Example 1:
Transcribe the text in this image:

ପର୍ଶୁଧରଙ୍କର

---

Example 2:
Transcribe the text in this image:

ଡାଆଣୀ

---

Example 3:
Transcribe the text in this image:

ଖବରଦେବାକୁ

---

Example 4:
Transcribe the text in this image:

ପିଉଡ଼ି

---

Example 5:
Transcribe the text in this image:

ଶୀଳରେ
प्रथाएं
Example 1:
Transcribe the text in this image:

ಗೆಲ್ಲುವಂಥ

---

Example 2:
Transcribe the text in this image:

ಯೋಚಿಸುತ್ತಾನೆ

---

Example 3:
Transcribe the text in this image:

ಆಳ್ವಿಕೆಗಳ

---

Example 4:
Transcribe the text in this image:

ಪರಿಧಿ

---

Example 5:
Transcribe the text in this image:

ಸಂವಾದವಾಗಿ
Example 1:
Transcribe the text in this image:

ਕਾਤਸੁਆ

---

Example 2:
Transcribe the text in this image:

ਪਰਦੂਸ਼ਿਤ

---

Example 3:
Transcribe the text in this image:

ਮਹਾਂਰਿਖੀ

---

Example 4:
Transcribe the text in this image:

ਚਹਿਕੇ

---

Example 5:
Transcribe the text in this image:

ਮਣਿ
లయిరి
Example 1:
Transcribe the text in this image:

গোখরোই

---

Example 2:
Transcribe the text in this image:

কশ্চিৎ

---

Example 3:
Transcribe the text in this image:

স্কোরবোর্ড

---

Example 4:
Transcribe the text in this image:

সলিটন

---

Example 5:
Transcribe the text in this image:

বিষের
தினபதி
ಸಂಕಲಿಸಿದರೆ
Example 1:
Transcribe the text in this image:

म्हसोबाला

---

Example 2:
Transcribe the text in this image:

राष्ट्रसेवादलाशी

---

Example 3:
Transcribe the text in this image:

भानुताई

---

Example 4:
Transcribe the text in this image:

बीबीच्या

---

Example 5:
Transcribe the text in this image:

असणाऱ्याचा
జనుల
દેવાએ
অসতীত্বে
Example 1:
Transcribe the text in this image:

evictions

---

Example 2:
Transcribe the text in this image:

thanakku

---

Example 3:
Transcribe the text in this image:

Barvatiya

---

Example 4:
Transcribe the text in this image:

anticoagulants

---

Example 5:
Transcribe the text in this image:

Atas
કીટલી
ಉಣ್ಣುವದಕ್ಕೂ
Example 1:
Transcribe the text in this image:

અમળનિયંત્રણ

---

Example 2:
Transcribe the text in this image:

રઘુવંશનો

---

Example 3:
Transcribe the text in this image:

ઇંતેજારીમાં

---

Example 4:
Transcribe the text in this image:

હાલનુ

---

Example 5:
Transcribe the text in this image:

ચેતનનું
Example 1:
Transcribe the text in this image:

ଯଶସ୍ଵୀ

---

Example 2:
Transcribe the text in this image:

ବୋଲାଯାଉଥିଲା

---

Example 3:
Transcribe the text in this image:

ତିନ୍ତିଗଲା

**WHAT YOU WILL DO**
All lines above should be output verbatim.

**REPLY**
Example 1:
Transcribe the text in this image:

ପର୍ଶୁଧରଙ୍କର

---

Example 2:
Transcribe the text in this image:

ଡାଆଣୀ

---

Example 3:
Transcribe the text in this image:

ଖବରଦେବାକୁ

---

Example 4:
Transcribe the text in this image:

ପିଉଡ଼ି

---

Example 5:
Transcribe the text in this image:

ଶୀଳରେ
प्रथाएं
Example 1:
Transcribe the text in this image:

ಗೆಲ್ಲುವಂಥ

---

Example 2:
Transcribe the text in this image:

ಯೋಚಿಸುತ್ತಾನೆ

---

Example 3:
Transcribe the text in this image:

ಆಳ್ವಿಕೆಗಳ

---

Example 4:
Transcribe the text in this image:

ಪರಿಧಿ

---

Example 5:
Transcribe the text in this image:

ಸಂವಾದವಾಗಿ
Example 1:
Transcribe the text in this image:

ਕਾਤਸੁਆ

---

Example 2:
Transcribe the text in this image:

ਪਰਦੂਸ਼ਿਤ

---

Example 3:
Transcribe the text in this image:

ਮਹਾਂਰਿਖੀ

---

Example 4:
Transcribe the text in this image:

ਚਹਿਕੇ

---

Example 5:
Transcribe the text in this image:

ਮਣਿ
లయిరి
Example 1:
Transcribe the text in this image:

গোখরোই

---

Example 2:
Transcribe the text in this image:

কশ্চিৎ

---

Example 3:
Transcribe the text in this image:

স্কোরবোর্ড

---

Example 4:
Transcribe the text in this image:

সলিটন

---

Example 5:
Transcribe the text in this image:

বিষের
தினபதி
ಸಂಕಲಿಸಿದರೆ
Example 1:
Transcribe the text in this image:

म्हसोबाला

---

Example 2:
Transcribe the text in this image:

राष्ट्रसेवादलाशी

---

Example 3:
Transcribe the text in this image:

भानुताई

---

Example 4:
Transcribe the text in this image:

बीबीच्या

---

Example 5:
Transcribe the text in this image:

असणाऱ्याचा
జనుల
દેવાએ
অসতীত্বে
Example 1:
Transcribe the text in this image:

evictions

---

Example 2:
Transcribe the text in this image:

thanakku

---

Example 3:
Transcribe the text in this image:

Barvatiya

---

Example 4:
Transcribe the text in this image:

anticoagulants

---

Example 5:
Transcribe the text in this image:

Atas
કીટલી
ಉಣ್ಣುವದಕ್ಕೂ
Example 1:
Transcribe the text in this image:

અમળનિયંત્રણ

---

Example 2:
Transcribe the text in this image:

રઘુવંશનો

---

Example 3:
Transcribe the text in this image:

ઇંતેજારીમાં

---

Example 4:
Transcribe the text in this image:

હાલનુ

---

Example 5:
Transcribe the text in this image:

ચેતનનું
Example 1:
Transcribe the text in this image:

ଯଶସ୍ଵୀ

---

Example 2:
Transcribe the text in this image:

ବୋଲାଯାଉଥିଲା

---

Example 3:
Transcribe the text in this image:

ତିନ୍ତିଗଲା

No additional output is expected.